This invention relates generally to surface acoustic wave (SAW) devices and, more particularly, to SAW devices used in the analysis of linear-frequency-modulated (LFM) or chirp signals.
SAW devices employ substrates of a piezoelectric material, across which elastic surface waves are propagated between sets of electro-acoustic transducers disposed on the substrate surface. The surface waves, called Rayleigh waves, have an amplitude of displacement that is largest right at the substrate surface. In a piezoelectric material, deformations induced by the waves induce local electric fields, which are propagated with the acoustic waves and extend into space above the surface of the material. These electric fields will interact with electrodes disposed on the surface of the material, to serve as electrical input and output transducers for the surface acoustic wave device.

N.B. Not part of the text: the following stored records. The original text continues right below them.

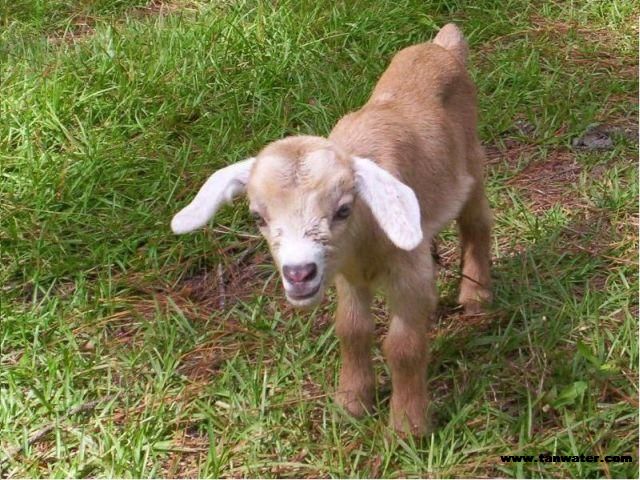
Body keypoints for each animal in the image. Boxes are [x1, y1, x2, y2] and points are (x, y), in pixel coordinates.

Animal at [170, 23, 490, 436]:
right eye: (257, 217)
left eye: (343, 209)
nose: (299, 273)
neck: (365, 240)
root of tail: (441, 45)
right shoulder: (345, 274)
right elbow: (352, 331)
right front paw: (351, 404)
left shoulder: (407, 275)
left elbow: (403, 347)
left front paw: (407, 428)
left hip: (473, 162)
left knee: (477, 223)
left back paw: (476, 296)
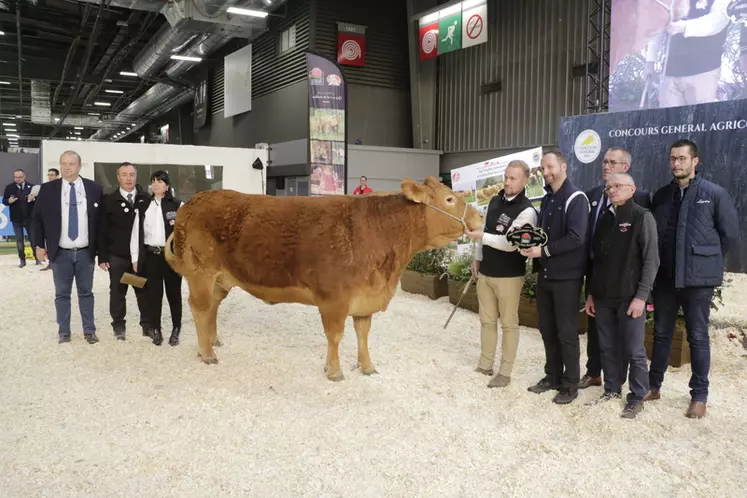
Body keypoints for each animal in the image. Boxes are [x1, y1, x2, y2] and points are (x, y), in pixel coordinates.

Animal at [164, 178, 482, 382]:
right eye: (449, 199)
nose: (479, 217)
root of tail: (192, 202)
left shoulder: (364, 299)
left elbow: (363, 334)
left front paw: (367, 367)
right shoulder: (334, 299)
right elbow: (335, 336)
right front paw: (335, 372)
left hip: (221, 279)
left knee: (213, 309)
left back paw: (213, 341)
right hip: (200, 273)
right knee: (199, 308)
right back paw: (206, 353)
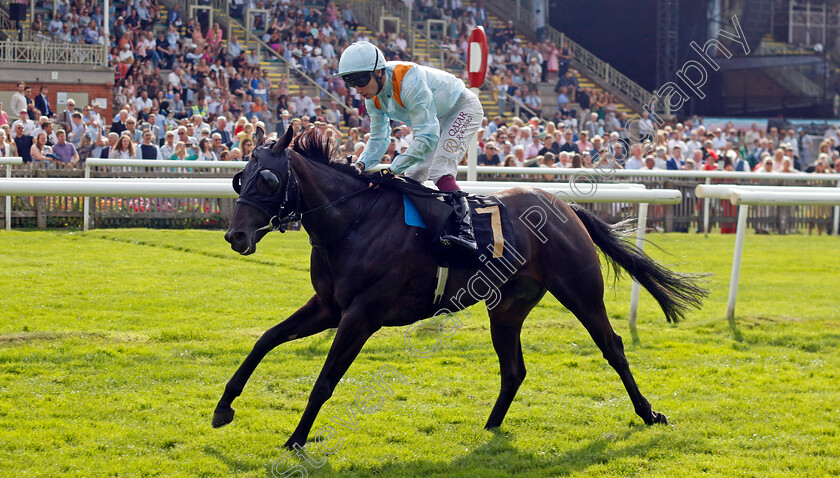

There is a need in some applications to detect signals that have been subject to unknown linear frequency modulation (LFM), sometimes referred to as chirp signals. It is important in these applications to be able to determine the chirp rate, that is the time rate of frequency change, df/dt, usually measured in megahertz per microsecond. Prior approaches to this problem include the use of SAW reflective array compressors (RACs). The detection of each particular chirp rate requires the use of a separate RAC. Since most applications involve the detection of multiple chirp rates, multiple RACs are needed, and this arrangement is relatively bulky and expensive.
Accordingly, there is a need for a simpler form of SAW device to perform the same function. As will become apparent from the following summary, the present invention satisfies this need.